The busiest season for selling pet rabbits, of course, is during Easter, when many parents, especially, buy baby rabbits for their children. (Many of them buy dwarf rabbit breeds.) But because few of those parents are given good care information, they often end up with rabbits who become sick, aggressive, shy or downright horny when their hormones kick in at four to six months of age. A great majority of those young rabbits are then either surrendered to animal shelters (where they are most often euthanized) or released in the wild. In 1998, for instance, the Montreal animal shelter noted that it euthanizes ninety-eight percent of the 350-500 rabbits it receives each year after Easter.
The Breeding Process
In order to be successful, rabbit breeders need to worry about a number of factors that pet rabbit owners generally do not. “Selecting” stock, for instance, involves looking for does or bucks (called “earning units”) who have proven that they can deliver large litters, can produce heavy amounts of milk, can be bred frequently, are resistant to disease (given the difficult environment) and have desirable shape and color. “Replacing” stock ensures high levels of production.

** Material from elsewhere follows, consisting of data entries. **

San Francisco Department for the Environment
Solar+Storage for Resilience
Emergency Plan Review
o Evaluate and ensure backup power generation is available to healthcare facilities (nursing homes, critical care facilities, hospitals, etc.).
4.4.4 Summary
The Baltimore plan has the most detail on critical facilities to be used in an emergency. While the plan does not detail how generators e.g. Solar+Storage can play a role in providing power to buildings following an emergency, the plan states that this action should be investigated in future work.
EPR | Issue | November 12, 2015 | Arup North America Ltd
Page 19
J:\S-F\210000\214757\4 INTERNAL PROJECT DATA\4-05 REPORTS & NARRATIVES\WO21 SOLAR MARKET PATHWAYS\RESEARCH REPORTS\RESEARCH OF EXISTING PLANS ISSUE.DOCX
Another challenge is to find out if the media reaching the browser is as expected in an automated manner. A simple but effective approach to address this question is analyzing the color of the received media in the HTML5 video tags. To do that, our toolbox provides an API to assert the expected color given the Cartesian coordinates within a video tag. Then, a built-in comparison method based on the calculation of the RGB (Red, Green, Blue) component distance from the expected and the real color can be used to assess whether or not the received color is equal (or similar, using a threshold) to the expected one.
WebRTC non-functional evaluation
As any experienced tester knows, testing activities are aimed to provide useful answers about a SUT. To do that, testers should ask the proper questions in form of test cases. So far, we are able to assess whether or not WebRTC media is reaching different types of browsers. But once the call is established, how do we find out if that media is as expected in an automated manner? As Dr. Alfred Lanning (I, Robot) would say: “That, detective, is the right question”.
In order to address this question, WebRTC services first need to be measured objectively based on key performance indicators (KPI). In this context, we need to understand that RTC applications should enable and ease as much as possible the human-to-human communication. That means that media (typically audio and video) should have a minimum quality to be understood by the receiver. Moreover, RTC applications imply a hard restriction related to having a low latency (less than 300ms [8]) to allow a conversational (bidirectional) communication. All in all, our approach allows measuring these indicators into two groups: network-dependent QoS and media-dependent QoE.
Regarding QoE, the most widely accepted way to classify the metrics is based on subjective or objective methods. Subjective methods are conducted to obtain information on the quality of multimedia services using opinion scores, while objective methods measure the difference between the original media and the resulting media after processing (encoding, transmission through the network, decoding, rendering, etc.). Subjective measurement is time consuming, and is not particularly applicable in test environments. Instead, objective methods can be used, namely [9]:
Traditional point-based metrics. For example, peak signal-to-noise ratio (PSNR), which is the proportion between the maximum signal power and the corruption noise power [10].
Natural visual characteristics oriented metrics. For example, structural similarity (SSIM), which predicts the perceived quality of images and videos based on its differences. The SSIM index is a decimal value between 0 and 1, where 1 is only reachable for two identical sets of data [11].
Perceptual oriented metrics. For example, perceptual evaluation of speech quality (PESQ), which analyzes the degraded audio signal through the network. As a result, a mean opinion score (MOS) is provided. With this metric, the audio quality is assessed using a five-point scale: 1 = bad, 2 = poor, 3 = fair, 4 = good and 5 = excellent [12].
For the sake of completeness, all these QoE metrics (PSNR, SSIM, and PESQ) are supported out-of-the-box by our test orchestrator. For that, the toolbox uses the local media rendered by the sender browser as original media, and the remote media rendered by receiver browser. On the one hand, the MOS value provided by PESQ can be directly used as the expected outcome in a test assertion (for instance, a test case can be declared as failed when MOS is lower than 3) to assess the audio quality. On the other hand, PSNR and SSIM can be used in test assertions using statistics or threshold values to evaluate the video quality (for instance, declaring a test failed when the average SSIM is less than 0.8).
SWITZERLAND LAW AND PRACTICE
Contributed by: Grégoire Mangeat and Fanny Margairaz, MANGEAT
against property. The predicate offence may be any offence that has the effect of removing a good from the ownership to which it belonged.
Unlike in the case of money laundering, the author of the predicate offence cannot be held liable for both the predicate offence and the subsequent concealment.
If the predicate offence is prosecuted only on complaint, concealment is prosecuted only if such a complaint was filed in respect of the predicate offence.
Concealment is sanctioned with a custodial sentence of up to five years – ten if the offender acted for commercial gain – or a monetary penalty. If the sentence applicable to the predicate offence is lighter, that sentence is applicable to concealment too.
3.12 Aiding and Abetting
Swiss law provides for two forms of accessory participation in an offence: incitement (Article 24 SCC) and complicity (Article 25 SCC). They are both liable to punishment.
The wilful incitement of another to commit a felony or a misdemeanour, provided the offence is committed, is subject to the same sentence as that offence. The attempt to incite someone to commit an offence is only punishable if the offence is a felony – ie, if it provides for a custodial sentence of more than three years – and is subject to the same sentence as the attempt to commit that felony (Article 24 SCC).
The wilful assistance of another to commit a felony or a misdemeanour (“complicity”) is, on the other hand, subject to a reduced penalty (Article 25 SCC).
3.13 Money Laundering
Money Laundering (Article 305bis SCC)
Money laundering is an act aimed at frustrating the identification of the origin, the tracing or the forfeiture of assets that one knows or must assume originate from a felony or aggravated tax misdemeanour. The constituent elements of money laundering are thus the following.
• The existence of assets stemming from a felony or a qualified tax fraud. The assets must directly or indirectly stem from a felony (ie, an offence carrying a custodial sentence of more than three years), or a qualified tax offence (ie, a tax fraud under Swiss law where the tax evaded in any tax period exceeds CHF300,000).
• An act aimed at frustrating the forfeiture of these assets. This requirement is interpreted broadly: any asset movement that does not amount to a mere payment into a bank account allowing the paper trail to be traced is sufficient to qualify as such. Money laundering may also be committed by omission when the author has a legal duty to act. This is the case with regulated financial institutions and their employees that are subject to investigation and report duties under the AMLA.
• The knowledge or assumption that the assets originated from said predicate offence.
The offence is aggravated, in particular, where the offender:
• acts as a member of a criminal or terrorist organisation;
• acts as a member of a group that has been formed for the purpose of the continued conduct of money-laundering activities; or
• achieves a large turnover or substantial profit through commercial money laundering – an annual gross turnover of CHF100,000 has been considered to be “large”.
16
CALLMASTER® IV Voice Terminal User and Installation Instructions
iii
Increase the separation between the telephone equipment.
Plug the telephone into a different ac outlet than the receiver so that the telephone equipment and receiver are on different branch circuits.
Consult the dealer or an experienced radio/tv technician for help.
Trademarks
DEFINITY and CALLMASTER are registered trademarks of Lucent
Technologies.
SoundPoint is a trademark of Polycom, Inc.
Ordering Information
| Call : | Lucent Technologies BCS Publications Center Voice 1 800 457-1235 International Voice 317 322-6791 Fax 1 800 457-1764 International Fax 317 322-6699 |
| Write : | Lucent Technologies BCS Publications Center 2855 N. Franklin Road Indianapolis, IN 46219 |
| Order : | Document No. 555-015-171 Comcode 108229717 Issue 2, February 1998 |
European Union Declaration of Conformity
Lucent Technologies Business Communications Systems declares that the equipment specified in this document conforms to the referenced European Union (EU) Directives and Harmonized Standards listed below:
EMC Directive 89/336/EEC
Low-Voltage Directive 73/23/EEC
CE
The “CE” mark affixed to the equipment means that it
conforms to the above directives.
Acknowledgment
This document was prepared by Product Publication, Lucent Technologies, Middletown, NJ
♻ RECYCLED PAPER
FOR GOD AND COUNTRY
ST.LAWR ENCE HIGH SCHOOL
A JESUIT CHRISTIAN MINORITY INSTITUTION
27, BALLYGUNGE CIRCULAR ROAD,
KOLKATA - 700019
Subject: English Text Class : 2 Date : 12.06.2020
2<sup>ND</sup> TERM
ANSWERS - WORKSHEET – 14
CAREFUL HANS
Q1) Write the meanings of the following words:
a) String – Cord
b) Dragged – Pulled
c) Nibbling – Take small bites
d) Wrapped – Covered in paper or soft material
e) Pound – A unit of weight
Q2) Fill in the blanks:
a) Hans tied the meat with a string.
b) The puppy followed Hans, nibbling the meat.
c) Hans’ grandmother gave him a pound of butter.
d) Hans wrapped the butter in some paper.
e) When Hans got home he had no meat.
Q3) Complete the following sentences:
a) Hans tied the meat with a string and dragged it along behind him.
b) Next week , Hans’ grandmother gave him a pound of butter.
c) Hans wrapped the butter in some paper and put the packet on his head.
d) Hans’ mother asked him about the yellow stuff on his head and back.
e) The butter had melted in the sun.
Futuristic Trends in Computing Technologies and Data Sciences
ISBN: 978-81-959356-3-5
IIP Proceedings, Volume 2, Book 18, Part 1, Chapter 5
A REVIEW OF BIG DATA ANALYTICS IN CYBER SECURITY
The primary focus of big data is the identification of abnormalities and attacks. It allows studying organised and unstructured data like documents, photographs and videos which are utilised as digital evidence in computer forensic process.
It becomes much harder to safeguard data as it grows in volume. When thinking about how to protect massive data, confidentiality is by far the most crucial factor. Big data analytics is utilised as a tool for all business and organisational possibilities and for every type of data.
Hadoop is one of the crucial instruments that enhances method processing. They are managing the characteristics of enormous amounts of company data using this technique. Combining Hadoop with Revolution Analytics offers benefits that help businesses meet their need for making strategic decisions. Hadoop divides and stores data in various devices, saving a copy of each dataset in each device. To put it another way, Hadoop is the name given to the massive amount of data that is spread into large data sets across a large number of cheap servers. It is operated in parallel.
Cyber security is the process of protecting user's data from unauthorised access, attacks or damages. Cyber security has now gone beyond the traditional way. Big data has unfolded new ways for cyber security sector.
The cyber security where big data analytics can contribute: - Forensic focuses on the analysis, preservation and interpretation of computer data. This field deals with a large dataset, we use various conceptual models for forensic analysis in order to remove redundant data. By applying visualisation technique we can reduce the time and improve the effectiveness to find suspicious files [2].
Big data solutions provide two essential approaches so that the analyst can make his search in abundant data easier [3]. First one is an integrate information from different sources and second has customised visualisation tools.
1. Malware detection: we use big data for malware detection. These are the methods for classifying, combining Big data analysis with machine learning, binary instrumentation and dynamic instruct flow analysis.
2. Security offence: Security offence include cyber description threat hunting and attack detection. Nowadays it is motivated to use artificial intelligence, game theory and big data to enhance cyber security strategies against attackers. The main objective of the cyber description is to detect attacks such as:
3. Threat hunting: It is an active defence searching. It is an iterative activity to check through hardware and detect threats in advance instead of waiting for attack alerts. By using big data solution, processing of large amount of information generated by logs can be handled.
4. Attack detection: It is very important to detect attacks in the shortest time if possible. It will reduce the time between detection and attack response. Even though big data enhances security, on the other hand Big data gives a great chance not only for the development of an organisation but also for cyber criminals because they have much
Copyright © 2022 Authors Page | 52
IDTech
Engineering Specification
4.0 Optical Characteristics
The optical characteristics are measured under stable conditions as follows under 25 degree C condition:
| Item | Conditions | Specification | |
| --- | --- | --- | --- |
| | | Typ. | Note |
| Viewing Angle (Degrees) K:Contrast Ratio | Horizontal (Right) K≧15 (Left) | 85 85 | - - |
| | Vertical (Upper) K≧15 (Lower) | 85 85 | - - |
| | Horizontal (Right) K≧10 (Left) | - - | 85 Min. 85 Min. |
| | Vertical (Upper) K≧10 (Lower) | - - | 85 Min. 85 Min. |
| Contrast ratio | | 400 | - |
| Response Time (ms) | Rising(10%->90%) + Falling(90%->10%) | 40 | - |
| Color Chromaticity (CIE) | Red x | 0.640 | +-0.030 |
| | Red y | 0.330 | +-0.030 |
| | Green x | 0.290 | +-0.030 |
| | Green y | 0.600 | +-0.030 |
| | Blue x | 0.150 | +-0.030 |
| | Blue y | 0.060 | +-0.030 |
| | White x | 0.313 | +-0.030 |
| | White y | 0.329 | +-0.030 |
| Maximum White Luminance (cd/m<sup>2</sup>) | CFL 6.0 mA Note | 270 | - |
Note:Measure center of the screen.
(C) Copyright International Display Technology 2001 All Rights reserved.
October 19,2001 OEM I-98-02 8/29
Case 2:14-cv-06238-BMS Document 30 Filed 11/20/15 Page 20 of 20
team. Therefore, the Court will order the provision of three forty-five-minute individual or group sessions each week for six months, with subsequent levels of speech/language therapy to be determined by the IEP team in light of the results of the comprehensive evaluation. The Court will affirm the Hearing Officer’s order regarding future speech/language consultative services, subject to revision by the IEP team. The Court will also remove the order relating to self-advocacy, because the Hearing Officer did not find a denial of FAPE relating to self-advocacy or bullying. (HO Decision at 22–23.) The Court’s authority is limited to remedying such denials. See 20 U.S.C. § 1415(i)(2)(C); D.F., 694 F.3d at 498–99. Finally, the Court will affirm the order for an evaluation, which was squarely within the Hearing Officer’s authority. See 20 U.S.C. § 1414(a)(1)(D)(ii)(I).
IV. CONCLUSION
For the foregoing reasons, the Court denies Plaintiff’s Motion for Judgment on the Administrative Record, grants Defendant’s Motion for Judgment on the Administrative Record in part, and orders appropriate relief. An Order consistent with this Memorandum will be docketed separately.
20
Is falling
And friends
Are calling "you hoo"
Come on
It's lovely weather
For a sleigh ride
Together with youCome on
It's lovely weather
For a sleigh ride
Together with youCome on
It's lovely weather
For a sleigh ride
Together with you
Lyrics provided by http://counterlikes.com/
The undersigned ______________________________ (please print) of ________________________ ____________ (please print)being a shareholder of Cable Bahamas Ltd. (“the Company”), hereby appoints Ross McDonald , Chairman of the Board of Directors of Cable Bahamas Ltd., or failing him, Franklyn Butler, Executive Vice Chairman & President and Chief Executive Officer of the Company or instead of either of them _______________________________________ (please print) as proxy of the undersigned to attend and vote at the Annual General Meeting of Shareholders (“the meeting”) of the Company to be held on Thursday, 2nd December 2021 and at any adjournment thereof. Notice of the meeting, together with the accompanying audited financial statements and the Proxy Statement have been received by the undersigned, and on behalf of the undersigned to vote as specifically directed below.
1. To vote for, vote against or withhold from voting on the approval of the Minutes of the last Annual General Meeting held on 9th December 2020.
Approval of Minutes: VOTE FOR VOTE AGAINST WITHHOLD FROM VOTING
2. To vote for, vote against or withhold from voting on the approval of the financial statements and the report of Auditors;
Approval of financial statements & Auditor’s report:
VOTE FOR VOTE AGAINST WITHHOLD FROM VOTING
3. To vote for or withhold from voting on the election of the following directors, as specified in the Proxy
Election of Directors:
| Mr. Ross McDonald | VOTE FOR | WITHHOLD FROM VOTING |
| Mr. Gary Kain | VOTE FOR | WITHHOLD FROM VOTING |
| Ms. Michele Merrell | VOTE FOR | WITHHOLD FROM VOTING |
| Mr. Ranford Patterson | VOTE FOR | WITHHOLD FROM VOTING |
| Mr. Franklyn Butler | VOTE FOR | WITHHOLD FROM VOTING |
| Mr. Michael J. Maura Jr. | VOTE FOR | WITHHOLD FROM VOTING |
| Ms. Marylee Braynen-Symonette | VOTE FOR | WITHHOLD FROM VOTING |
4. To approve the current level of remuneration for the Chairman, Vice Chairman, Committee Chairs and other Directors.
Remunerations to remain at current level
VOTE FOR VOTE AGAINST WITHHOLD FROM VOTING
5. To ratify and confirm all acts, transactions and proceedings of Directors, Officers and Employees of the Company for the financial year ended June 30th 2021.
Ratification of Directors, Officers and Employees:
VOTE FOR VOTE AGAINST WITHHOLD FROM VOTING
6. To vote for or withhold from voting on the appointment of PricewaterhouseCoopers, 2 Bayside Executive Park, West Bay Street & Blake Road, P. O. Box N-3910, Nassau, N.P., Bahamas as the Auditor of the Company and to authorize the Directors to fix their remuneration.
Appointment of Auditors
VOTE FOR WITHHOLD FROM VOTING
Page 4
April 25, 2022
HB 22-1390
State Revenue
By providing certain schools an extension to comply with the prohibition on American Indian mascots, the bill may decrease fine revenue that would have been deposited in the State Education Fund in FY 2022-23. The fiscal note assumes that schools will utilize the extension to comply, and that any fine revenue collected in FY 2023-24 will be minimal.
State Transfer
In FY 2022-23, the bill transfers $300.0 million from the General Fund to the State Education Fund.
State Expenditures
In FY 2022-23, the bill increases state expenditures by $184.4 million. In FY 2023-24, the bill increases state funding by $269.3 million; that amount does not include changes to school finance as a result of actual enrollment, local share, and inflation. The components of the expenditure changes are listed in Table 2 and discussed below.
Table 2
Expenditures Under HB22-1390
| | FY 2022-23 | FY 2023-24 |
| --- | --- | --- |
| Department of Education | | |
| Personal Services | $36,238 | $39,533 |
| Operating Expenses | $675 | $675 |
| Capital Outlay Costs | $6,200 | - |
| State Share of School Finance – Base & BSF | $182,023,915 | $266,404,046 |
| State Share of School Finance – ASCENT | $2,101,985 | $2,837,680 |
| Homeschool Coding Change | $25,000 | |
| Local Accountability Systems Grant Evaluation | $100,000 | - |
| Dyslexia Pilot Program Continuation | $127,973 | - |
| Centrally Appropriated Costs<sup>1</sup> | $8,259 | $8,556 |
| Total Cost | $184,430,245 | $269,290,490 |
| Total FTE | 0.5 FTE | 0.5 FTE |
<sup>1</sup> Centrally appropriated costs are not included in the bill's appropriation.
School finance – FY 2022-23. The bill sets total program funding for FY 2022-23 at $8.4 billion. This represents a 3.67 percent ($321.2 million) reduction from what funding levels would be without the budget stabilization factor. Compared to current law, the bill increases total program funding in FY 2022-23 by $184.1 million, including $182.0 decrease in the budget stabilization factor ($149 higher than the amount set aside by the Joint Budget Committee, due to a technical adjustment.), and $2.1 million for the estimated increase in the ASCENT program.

According to Manna Pro (a rabbit food producer), most successful breeders replace fifty percent of their breeding does every year in order to keep production as high as possible. Breeders must also decide which breeding bucks, and which baby rabbits, to keep and which to “cull.”
“Culling” doesn’t always mean killing. Sometimes baby rabbits that are deemed unacceptable for the show table are sold—or given away—as pets.
But most often they are sold to meat processors, killed for home consumption or sold as snake food. According to many small breeders, only those with genetic defects are killed (yet what constitutes a genetic defect—a tooth problem, for example—does not necessarily preclude a happy and healthy life as a pet). Large commercial breeders tend to kill all of their undesirables, whether the rabbit’s markings aren’t right, his shape isn’t perfect, he’s not easy to handle or he has a runny nose.